_Extracted records_:
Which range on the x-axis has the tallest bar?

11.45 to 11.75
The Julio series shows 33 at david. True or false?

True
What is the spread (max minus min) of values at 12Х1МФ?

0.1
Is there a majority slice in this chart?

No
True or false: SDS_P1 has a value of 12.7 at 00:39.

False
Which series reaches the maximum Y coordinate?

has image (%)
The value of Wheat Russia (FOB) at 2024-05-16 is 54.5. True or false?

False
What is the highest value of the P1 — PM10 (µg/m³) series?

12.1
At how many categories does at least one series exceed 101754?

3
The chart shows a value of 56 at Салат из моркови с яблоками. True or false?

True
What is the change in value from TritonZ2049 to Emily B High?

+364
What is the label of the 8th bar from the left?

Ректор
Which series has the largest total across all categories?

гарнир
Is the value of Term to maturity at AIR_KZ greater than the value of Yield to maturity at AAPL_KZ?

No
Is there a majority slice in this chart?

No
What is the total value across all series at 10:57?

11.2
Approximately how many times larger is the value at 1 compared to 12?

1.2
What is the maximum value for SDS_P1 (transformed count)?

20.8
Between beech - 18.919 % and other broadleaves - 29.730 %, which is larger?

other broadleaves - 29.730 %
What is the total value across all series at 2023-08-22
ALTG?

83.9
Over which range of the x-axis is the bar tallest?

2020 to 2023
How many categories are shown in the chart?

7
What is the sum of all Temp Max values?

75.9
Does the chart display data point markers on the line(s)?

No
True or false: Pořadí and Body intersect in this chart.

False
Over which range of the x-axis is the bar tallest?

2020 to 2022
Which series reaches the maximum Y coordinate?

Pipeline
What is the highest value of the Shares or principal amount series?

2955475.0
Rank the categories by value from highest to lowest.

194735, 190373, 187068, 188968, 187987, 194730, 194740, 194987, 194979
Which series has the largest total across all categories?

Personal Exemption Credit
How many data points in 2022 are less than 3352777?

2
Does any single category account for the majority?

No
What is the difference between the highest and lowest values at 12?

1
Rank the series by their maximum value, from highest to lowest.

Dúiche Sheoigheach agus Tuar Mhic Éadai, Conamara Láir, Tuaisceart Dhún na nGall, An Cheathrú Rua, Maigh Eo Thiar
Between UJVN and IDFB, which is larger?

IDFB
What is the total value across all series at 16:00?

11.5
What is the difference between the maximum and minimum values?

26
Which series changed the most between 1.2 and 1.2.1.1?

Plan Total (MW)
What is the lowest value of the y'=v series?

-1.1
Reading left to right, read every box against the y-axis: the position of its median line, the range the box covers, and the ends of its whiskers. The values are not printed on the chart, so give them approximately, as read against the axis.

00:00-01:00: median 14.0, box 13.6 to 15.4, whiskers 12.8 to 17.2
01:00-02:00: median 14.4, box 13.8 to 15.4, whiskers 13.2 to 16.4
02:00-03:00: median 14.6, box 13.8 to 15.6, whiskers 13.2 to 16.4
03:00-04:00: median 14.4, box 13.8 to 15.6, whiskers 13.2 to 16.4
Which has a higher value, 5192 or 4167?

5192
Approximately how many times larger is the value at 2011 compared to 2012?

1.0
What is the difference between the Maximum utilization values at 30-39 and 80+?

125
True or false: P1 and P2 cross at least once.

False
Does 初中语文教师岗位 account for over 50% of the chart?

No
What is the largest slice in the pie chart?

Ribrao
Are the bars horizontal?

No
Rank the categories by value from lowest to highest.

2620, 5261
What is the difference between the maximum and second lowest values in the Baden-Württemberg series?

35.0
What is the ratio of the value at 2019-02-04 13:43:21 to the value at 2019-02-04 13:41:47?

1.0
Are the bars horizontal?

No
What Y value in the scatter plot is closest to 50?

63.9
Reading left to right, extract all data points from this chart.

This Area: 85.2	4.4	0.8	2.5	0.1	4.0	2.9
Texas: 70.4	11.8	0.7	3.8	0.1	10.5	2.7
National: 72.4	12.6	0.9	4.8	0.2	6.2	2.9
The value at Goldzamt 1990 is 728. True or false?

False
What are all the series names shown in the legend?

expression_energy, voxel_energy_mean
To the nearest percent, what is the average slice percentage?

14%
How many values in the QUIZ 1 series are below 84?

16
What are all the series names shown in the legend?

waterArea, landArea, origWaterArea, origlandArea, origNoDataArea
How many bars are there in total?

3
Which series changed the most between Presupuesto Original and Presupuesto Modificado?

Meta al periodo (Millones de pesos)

_ABOUT THIS EXERCISE_: List every line of the records that contains the string "IDFB". Case counts.

_SOLUTION FOR THIS EXERCISE_:
Between UJVN and IDFB, which is larger?
IDFB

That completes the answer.